WORK TASK: Which lines in the material below contain the word "right"? Copy each of them in full.
─── EXCERPTED RECORDS ───
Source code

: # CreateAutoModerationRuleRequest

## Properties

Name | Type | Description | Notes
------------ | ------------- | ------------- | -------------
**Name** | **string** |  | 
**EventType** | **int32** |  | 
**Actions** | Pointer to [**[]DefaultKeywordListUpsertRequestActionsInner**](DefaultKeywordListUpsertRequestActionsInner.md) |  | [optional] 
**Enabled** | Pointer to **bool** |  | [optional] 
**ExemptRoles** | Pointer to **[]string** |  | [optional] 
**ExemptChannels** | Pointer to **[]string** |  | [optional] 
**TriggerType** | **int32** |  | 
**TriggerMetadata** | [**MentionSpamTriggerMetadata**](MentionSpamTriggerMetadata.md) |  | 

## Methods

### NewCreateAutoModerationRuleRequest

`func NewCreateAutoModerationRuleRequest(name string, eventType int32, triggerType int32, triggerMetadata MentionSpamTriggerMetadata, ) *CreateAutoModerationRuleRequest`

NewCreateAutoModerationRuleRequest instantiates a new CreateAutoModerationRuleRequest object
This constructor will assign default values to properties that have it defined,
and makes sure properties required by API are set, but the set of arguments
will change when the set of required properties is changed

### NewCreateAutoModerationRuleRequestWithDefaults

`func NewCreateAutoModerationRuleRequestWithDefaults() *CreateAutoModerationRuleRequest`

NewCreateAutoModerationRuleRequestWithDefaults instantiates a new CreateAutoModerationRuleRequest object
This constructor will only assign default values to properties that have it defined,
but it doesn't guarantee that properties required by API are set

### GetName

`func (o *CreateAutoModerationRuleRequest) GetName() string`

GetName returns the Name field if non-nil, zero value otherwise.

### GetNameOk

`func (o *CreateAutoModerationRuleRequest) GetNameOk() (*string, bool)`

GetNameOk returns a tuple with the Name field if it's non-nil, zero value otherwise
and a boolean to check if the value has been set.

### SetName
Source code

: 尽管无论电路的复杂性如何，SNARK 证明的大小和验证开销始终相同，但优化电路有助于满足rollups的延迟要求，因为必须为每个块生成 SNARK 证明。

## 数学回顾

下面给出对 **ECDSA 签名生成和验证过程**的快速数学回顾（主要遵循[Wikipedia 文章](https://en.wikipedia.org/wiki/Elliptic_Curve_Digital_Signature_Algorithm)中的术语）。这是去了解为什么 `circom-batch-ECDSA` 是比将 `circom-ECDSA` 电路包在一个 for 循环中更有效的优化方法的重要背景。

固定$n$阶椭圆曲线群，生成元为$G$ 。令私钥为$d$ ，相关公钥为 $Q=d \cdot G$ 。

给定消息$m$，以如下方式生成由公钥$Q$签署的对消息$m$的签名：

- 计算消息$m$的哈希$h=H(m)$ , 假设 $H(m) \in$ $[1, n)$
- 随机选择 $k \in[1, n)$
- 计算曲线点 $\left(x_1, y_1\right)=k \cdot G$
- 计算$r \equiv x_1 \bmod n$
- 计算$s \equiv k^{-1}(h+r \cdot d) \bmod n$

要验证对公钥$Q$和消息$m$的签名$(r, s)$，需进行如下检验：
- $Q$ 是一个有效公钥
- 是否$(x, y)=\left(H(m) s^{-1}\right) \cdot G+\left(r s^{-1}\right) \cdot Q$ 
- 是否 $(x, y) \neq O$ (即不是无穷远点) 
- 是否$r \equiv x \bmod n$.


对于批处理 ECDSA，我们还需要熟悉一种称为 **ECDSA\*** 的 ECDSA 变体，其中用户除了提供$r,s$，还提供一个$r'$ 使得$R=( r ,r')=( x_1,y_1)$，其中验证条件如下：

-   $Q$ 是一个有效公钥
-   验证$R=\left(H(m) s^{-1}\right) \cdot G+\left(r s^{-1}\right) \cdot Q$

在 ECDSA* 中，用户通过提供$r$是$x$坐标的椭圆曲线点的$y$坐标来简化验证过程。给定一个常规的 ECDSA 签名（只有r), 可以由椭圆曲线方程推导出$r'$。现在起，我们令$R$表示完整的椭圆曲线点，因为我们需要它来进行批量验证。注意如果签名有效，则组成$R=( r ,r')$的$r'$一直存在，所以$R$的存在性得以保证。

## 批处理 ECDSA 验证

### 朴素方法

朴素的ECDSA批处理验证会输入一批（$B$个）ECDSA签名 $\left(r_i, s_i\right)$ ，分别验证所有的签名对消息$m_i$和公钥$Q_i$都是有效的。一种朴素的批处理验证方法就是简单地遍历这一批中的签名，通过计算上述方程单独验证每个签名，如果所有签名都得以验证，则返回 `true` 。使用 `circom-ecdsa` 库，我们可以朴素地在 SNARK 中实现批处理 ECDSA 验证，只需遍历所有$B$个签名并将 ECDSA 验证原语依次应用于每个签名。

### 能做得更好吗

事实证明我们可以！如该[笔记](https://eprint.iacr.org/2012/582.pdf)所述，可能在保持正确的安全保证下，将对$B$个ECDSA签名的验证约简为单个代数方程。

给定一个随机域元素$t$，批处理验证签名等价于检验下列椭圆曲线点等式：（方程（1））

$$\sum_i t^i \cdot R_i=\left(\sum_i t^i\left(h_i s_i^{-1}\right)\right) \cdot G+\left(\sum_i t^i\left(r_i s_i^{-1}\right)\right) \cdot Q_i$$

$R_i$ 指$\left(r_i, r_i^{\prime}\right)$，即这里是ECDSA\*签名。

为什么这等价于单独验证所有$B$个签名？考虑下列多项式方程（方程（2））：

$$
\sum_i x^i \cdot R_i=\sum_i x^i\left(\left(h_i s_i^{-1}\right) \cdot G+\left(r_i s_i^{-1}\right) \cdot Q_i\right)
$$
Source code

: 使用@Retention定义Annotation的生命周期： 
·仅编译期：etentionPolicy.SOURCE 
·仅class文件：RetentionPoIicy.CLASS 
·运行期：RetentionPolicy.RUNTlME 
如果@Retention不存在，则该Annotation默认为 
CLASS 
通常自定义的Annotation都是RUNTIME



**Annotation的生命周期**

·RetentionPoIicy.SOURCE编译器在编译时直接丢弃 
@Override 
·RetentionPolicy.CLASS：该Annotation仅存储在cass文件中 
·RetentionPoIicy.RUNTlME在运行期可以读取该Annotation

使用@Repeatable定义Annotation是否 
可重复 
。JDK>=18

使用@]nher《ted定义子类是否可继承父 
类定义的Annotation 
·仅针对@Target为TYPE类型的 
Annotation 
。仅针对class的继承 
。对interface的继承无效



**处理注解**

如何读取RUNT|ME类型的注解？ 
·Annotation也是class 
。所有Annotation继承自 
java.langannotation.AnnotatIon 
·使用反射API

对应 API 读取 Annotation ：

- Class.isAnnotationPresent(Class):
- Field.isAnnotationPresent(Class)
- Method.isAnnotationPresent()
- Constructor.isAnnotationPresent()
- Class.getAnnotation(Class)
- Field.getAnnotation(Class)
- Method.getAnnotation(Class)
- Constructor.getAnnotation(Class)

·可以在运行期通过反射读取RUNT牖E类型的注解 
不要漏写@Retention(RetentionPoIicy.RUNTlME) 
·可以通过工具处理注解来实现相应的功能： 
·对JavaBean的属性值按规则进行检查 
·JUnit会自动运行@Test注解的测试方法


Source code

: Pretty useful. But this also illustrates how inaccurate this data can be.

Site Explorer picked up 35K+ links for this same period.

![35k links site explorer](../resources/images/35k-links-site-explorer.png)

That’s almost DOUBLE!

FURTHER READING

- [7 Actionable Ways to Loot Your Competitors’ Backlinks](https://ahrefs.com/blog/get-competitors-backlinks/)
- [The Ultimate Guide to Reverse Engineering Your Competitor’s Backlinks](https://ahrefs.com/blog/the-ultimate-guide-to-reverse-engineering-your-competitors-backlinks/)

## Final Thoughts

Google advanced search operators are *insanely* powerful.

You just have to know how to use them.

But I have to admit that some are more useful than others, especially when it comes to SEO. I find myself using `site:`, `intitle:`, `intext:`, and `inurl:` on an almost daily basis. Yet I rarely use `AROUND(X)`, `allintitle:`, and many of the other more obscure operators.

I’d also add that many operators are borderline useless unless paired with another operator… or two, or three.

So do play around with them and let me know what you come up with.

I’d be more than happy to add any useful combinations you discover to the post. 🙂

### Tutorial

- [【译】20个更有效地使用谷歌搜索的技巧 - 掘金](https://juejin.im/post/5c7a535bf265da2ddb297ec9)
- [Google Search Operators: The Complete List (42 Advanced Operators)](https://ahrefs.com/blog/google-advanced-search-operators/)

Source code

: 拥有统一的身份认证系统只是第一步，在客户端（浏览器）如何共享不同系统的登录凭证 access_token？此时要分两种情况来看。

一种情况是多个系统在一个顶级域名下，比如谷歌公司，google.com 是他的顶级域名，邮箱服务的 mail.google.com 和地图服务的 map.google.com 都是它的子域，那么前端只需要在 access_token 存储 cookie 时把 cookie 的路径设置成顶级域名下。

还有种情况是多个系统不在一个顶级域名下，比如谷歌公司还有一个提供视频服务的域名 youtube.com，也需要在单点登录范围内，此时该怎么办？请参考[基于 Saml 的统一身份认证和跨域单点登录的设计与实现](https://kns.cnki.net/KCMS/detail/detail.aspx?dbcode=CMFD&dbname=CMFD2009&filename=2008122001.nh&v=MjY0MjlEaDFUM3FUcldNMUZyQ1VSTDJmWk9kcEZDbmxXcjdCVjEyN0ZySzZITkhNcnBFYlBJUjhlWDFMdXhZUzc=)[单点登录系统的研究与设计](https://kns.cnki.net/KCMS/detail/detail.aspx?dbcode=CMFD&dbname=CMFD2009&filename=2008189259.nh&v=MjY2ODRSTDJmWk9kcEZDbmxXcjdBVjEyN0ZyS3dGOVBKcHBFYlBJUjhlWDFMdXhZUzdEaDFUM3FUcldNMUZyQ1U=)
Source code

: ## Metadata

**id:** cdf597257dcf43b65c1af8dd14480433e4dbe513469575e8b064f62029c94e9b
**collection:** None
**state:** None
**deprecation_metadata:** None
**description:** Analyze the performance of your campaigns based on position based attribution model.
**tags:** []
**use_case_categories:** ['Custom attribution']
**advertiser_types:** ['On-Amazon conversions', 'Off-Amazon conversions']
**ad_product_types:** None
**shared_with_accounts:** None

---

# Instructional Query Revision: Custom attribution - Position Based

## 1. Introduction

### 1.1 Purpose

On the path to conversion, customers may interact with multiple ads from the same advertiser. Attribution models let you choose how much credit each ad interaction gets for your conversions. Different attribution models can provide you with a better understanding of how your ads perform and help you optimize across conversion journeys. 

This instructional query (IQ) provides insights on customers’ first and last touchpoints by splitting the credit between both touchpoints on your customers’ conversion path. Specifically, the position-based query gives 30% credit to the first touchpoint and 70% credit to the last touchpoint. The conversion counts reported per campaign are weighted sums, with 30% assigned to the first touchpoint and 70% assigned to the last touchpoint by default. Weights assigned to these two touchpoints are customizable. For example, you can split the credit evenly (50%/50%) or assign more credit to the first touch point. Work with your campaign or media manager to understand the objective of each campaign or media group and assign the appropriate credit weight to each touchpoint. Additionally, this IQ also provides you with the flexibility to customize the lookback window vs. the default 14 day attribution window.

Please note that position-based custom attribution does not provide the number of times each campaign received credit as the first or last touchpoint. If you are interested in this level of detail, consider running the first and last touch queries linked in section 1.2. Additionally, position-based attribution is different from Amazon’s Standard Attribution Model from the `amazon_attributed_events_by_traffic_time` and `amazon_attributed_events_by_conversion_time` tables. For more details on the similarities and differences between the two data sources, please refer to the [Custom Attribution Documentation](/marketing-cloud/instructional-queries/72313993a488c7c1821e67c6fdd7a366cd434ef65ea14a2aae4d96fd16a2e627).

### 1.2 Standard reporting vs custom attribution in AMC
───
TASK OUTPUT:
- 计算曲线点 $\left(x_1, y_1\right)=k \cdot G$
- 是否$(x, y)=\left(H(m) s^{-1}\right) \cdot G+\left(r s^{-1}\right) \cdot Q$ 
-   验证$R=\left(H(m) s^{-1}\right) \cdot G+\left(r s^{-1}\right) \cdot Q$
朴素的ECDSA批处理验证会输入一批（$B$个）ECDSA签名 $\left(r_i, s_i\right)$ ，分别验证所有的签名对消息$m_i$和公钥$Q_i$都是有效的。一种朴素的批处理验证方法就是简单地遍历这一批中的签名，通过计算上述方程单独验证每个签名，如果所有签名都得以验证，则返回 `true` 。使用 `circom-ecdsa` 库，我们可以朴素地在 SNARK 中实现批处理 ECDSA 验证，只需遍历所有$B$个签名并将 ECDSA 验证原语依次应用于每个签名。
$$\sum_i t^i \cdot R_i=\left(\sum_i t^i\left(h_i s_i^{-1}\right)\right) \cdot G+\left(\sum_i t^i\left(r_i s_i^{-1}\right)\right) \cdot Q_i$$
$R_i$ 指$\left(r_i, r_i^{\prime}\right)$，即这里是ECDSA\*签名。
\sum_i x^i \cdot R_i=\sum_i x^i\left(\left(h_i s_i^{-1}\right) \cdot G+\left(r_i s_i^{-1}\right) \cdot Q_i\right)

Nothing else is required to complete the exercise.